Passage shown:
==========

What's all this image processing palaver about – anyhow?

11-06-2018 | By Paul Whytock

Camera or computer? The boundary lines separating the two are way out of focus these days as snapping-machines soak up increasing amounts of electronic technology.

Long gone are the days when photographers would have to be in charge of a camera's settings to produce the desired image; be they pin-sharp, soft-focused, moodily subdued, psychedelically vivid or whatever effect they were seeking. Today's cameras have powerful image processing chips that take care of all that.

Before them though avid snappers like myself and my friend and founder of Electropages Craig, would have to understand how shutter speeds and lens apertures where creatively intertwined. How different films with different ASA ratings would impact on the final image. And try explaining the implications of what depth-of-field focus is to a non-photographer. It’s a bit like trying to explain the offside rule to a disinterested soccer agnostic.

A classic camera still resides on one of my office shelves - the Nikkormat FTn (pictured). This beast use to be my weapon of choice back in the early 1970s. With a very heavy metal construction and a totally mechanical mechanism this was a camera that you could potentially club a lion to death with. Unsurprisingly its durability made it one of the favourites with photographers covering the Vietnam War. It was absolutely reliable and with an F1.4 NIPPON KOGAKU (the founding name of what became Nikon) lens on the front of it the images produced where spot-on.

The FT's exposure control system used a needle pointer that shows when looking through the camera viewfinder and an integral cadmium sulfide (CdS) light meter. The photographer would manually adjust the shutter speed to freeze or blur motion in conjunction the lens aperture f-stop to control depth of field focus until the needle was centered between + and - signs The picture was then ready to take providing the split-image screen rangefinder indicated the lens was in focus.

Nowadays all that palaver sounds like the ideal way of missing a potential picture, which makes you realise just how good some of those war photographers were.

But these days forget all that. Pick up a Nikon D7500 and you'll find it uses an internal image processing chip called the EXSPEED 5 that can take control of just about everything a good picture needs. Things like, Bayer filtering, de-mosaicing, image sensor corrections, dark-frame subtraction, image noise reduction, image sharpening, image scaling, gamma correction, image enhancement, active D-Lighting, colour space conversion, chroma sub-sampling, frame-rate conversion, lens distortion, chromatic aberration correction, image compression and JPEG encoding, video compression, digital image editing, face detection, audio processing/compression/encoding and computer data storage and data transmission.

Armed with a snapping machine like that how can you fail to take anything other than a great picture? Well technically that's true but the one thing an EXSPEED processor cannot do for you is generate creativity, imagination and opportunity - the key elements that can result in a truly unique photograph.

But what exactly is this EXSPEED gubbins? They are Socionext Milbeaut image and video processors fabricated using a multi-processor system-on-chip architecture and they are used in a lot of cameras and mobile phones.

==========

Extracted information:
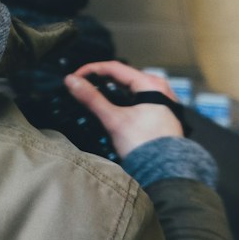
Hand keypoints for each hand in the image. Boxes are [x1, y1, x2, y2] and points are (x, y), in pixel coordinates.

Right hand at [65, 61, 183, 156]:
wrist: (166, 172)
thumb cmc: (145, 145)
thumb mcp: (114, 120)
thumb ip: (92, 99)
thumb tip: (72, 82)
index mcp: (151, 84)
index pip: (115, 67)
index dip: (92, 69)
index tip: (76, 76)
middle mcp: (160, 88)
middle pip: (123, 76)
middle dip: (101, 79)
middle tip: (83, 84)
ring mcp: (162, 101)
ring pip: (131, 88)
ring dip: (111, 89)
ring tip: (95, 94)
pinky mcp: (161, 113)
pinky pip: (138, 98)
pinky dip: (123, 99)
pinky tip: (114, 106)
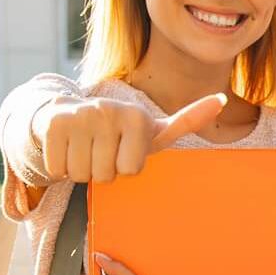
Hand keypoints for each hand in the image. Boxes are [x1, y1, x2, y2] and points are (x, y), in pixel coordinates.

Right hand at [34, 92, 227, 183]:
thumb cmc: (118, 132)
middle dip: (101, 171)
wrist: (66, 114)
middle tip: (99, 150)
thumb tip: (221, 99)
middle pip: (105, 175)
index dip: (125, 168)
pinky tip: (64, 147)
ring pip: (81, 174)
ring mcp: (80, 115)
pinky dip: (59, 166)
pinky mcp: (53, 124)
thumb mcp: (153, 129)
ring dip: (80, 169)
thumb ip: (188, 120)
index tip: (122, 150)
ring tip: (83, 148)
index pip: (131, 171)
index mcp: (137, 117)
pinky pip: (58, 168)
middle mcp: (109, 111)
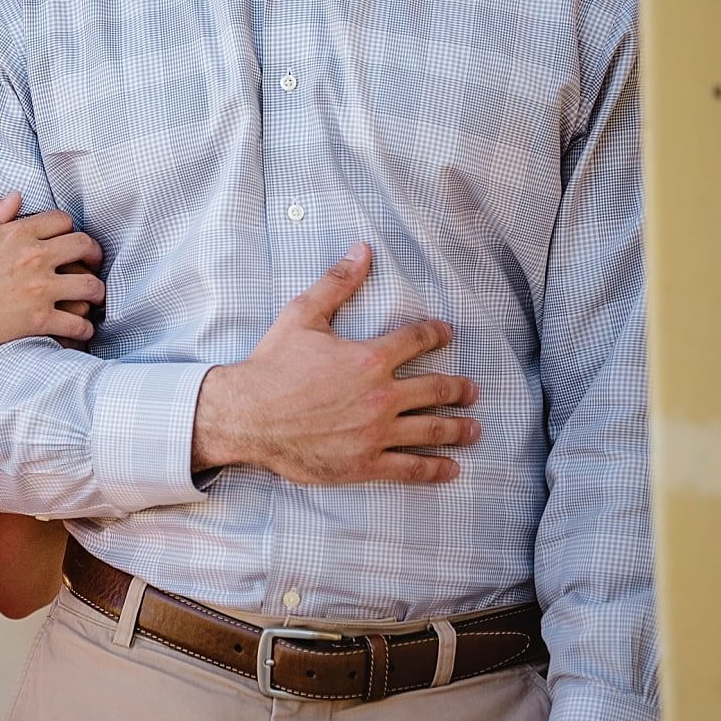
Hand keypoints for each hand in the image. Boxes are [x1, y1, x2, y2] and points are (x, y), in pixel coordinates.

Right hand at [0, 194, 104, 360]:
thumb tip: (17, 196)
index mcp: (18, 233)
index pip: (62, 220)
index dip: (69, 227)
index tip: (69, 238)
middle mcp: (35, 257)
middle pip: (84, 246)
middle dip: (94, 253)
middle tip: (93, 262)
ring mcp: (40, 290)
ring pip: (89, 285)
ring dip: (96, 291)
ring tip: (94, 296)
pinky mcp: (40, 320)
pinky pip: (77, 323)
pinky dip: (84, 328)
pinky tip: (83, 330)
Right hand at [191, 242, 479, 482]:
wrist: (247, 415)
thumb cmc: (272, 365)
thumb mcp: (302, 315)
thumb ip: (336, 283)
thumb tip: (362, 251)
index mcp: (370, 358)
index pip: (417, 340)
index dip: (436, 334)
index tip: (447, 334)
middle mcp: (381, 395)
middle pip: (436, 389)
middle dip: (459, 389)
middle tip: (472, 391)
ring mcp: (376, 432)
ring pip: (431, 430)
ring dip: (458, 429)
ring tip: (474, 429)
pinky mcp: (365, 463)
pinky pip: (410, 468)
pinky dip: (435, 469)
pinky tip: (451, 469)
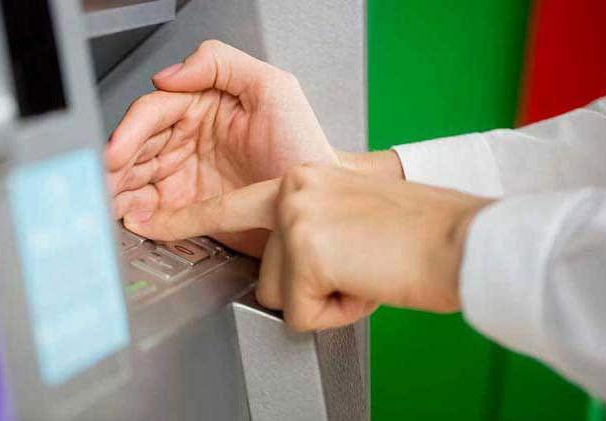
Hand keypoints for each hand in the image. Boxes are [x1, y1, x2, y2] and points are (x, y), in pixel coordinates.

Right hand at [106, 40, 338, 255]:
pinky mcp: (191, 209)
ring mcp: (187, 175)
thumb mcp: (273, 87)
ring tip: (107, 201)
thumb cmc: (304, 145)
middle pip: (137, 147)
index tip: (118, 151)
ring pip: (138, 179)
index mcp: (202, 107)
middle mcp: (190, 140)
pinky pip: (155, 211)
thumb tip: (170, 74)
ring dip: (117, 189)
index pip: (154, 112)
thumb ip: (221, 64)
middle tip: (102, 181)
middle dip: (115, 164)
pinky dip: (137, 215)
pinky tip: (129, 218)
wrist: (316, 201)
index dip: (130, 130)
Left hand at [124, 165, 492, 330]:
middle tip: (353, 267)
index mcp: (300, 179)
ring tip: (364, 272)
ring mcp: (295, 216)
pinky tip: (367, 284)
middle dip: (302, 287)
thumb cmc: (414, 235)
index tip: (143, 224)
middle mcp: (292, 190)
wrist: (461, 240)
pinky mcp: (306, 249)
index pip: (227, 206)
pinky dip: (336, 313)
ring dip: (322, 299)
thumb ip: (305, 230)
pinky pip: (300, 314)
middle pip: (260, 271)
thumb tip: (283, 266)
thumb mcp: (348, 216)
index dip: (184, 222)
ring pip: (278, 295)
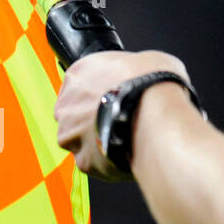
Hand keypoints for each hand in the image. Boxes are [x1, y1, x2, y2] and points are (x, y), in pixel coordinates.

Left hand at [54, 49, 191, 181]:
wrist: (156, 116)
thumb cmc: (152, 84)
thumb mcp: (146, 60)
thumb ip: (130, 71)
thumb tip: (140, 76)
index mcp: (79, 73)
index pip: (79, 85)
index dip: (97, 94)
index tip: (111, 99)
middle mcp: (67, 104)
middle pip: (74, 115)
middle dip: (91, 120)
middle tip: (117, 121)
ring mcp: (71, 134)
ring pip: (78, 141)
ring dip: (96, 142)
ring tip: (124, 140)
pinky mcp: (83, 160)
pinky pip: (92, 163)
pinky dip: (106, 162)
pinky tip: (125, 154)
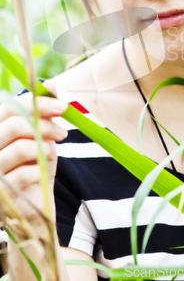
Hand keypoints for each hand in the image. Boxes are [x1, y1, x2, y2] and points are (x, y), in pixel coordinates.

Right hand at [0, 80, 67, 224]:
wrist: (28, 209)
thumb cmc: (31, 168)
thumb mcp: (39, 138)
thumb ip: (41, 113)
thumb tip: (53, 85)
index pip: (9, 107)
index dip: (37, 103)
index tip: (63, 106)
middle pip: (14, 124)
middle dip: (44, 124)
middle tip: (62, 132)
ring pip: (21, 147)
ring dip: (45, 148)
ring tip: (52, 153)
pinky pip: (24, 173)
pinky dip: (40, 170)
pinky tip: (43, 174)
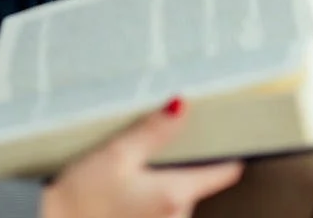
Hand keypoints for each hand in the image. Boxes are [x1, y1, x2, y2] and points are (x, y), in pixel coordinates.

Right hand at [42, 99, 242, 217]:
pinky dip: (151, 195)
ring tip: (134, 163)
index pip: (224, 171)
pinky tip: (127, 186)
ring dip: (163, 178)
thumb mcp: (116, 155)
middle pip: (197, 180)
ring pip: (178, 195)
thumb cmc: (80, 200)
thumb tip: (182, 104)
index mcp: (176, 194)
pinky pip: (163, 210)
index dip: (228, 146)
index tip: (232, 127)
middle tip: (158, 138)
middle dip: (182, 159)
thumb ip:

==========

Task set:
1/ Write out the camera article again, starting at "A classic camera" and ending at "produced where spot-on.", and swap "lion" for "bear".
2/ Using the camera article, decide whether each statement is true. Answer yes or no and quote the words that settle it.
(a) The Nikkormat FTn had a heavy metal build and a fully mechanical mechanism.
(b) The Nikon D7500 uses an image processing chip called the EXSPEED 4.
(c) An EXSPEED processor can generate creativity for the photographer.
3/ List the image effects that, according to the camera article, photographers once had to achieve by controlling the camera's settings themselves.

Answer section:
1/
A classic camera still resides on one of my office shelves - the Nikkormat FTn (pictured). This beast use to be my weapon of choice back in the early 1970s. With a very heavy metal construction and a totally mechanical mechanism this was a camera that you could potentially club a bear to death with. Unsurprisingly its durability made it one of the favourites with photographers covering the Vietnam War. It was absolutely reliable and with an F1.4 NIPPON KOGAKU (the founding name of what became Nikon) lens on the front of it the images produced where spot-on.

2/
(a) Yes: "With a very heavy metal construction and a totally mechanical mechanism"
(b) No: "an internal image processing chip called the EXSPEED 5"
(c) No: "the one thing an EXSPEED processor cannot do for you is generate creativity, imagination and opportunity"

3/ pin-sharp, soft-focused, moodily subdued, psychedelically vivid